For folks who cannot afford cars or choose not to own or operate them, ST3 is a huge mobility boost. A Harvard longitudinal study has also shown that commute time is the single strongest indicator of upward social mobility and escaping the cycle of poverty. As grassroots advocacy organization Seattle Subway has pointed out, more than 58 percent light rail riders make below the King County median income. Does the fact some low-income folks might have to transfer to light rail mean they won’t use it? By and large, I think not. That’s not how it works now.
Finally, the climate criticism of ST3 goes that the 130,000 tons of carbon dioxide emissions that Sound Transit promises to reduce in 2040 is “negligible” or insignificant, given that’s a fraction of overall projected regional carbon pollution. First off, 130,000 tons of carbon dioxide per year is not negligible. But the larger issue here is that Sound Transit ridership projections are conservative. Since Sound Transit was restructured, it has stuck to conservative projections and timelines to avoid the pitfalls of the earlier organization. That conservative caution means Sound Transit doesn’t factor future land use changes into its projections.
Due to the aggressive zoning changes outlined earlier, station areas will likely be much more densely populated than in Sound Transit’s projection models. As a transit agency, it’s not in the business of quantifying cascading effects such as the number of people who will forego car ownership, given expanded light rail. I expect ST3 will save a lot more than 130,000 tons of carbon dioxide in 2040 and earn back its embodied carbon load many times over as its ridership grows and grows with the region. Over time, it will truly transform the region by guiding land use patterns and providing an increasingly enticing alternative to car commuting.
And finally, no argument against ST3 would be complete without echoing the rumor that buses can provide the same quality service more cheaply. Buses can approximate light rail service inexpensively only when it does not seek the same reliability and quality. Dedicated lanes, intersection treatments, high-quality stations, electrifying or using battery powered buses — these things are all expensive.
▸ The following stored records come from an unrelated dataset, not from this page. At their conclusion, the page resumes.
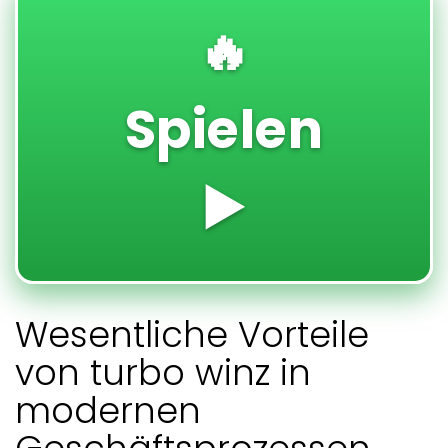
🔥
Spielen
▶️
Wesentliche Vorteile
von turbo winz in
modernen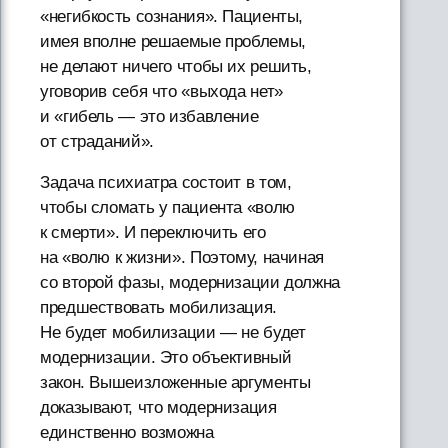
«негибкость сознания». Пациенты,
имея вполне решаемые проблемы,
не делают ничего чтобы их решить,
уговорив себя что «выхода нет»
и «гибель — это избавление
от страданий».
Задача психиатра состоит в том,
чтобы сломать у пациента «волю
к смерти». И переключить его
на «волю к жизни». Поэтому, начиная
со второй фазы, модернизации должна
предшествовать мобилизация.
Не будет мобилизации — не будет
модернизации. Это объективный
закон. Вышеизложенные аргументы
доказывают, что модернизация
единственно возможна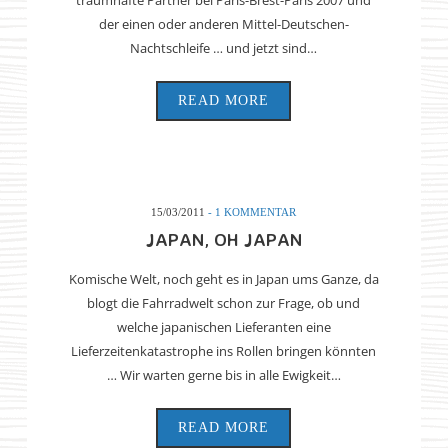
der einen oder anderen Mittel-Deutschen-
Nachtschleife … und jetzt sind…
READ MORE
15/03/2011
- 1 KOMMENTAR
JAPAN, OH JAPAN
Komische Welt, noch geht es in Japan ums Ganze, da
blogt die Fahrradwelt schon zur Frage, ob und
welche japanischen Lieferanten eine
Lieferzeitenkatastrophe ins Rollen bringen könnten
… Wir warten gerne bis in alle Ewigkeit…
READ MORE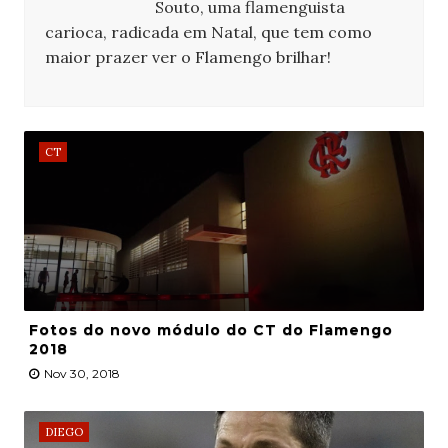
Souto, uma flamenguista
carioca, radicada em Natal, que tem como
maior prazer ver o Flamengo brilhar!
CT
Fotos do novo módulo do CT do Flamengo
2018
Nov 30, 2018
DIEGO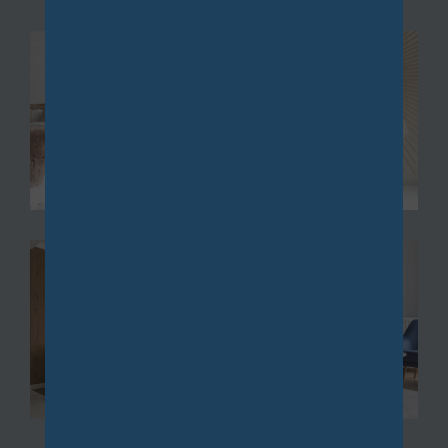
nnien à Châtillon
, une propriété de caractère
avec piscine à Bièvres, ou un pavillon familial à Igny,
nous mettons à votre disposition notre expertise
pour vous guider vers les meilleures opportunités.
De Vauhallan à Igny, en passant par Palaiseau, ainsi
que de Saclay à Bièvres via Les Loges, nous vous
accompagnons dans la recherche de biens
immobiliers, qu'ils soient neufs ou anciens,
répondant parfaitement à vos exigences.
Gestion
La
gestion de biens immobiliers
et la location sont
au cœur de nos préoccupations. Nous vous offrons
des services de gestion complète qui incluent la
recherche de locataires, la collecte des loyers et la
maintenance de vos propriétés.
Que vous possédiez un fonds de commerce à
Heidi Groover said it best in her definitive takedown of anti-ST3 arguments: “In 2005, Sound Transit studied both light rail and bus rapid transit with its own right-of-way between Seattle and Bellevue. They found that the costs would be similar and ridership would be higher on light rail. Buses have a role to play in mass transit, but they’re never going to do what trains can do.”
As far as ST3 accelerating sprawl, Seattle’s suburbs have already demonstrated a desire to break out of their sprawl habits, as seen in the land- use changes ahead of light rail. Lest we forget, the Growth Management Act and VISION 2040 plan from the King County Regional Council are extra insurance policies to greatly limit the ability of the powers-that-be to bulldoze rural, resource, and natural lands. A “no” vote on ST3 is a sure way to unravel all of that and add fuel to the cries to expand urban growth boundary.
If we are truly focused on sustainability in this region, we need to think in terms of longer time spans. That means Sound Transit’s cost-benefit analysis, which shows ST3 isn’t a net benefit for the region until 2071, is actually quite OK. We should be thinking long-term to fundamentally transform our economy away from fossil fuels and the suburban sprawl machine. The amount of urbanization that some ST3 critics like Durning advocate for requires an ambitious transportation plan with long-term regional planning.
Sound Transit delivered. We should not turn our backs now.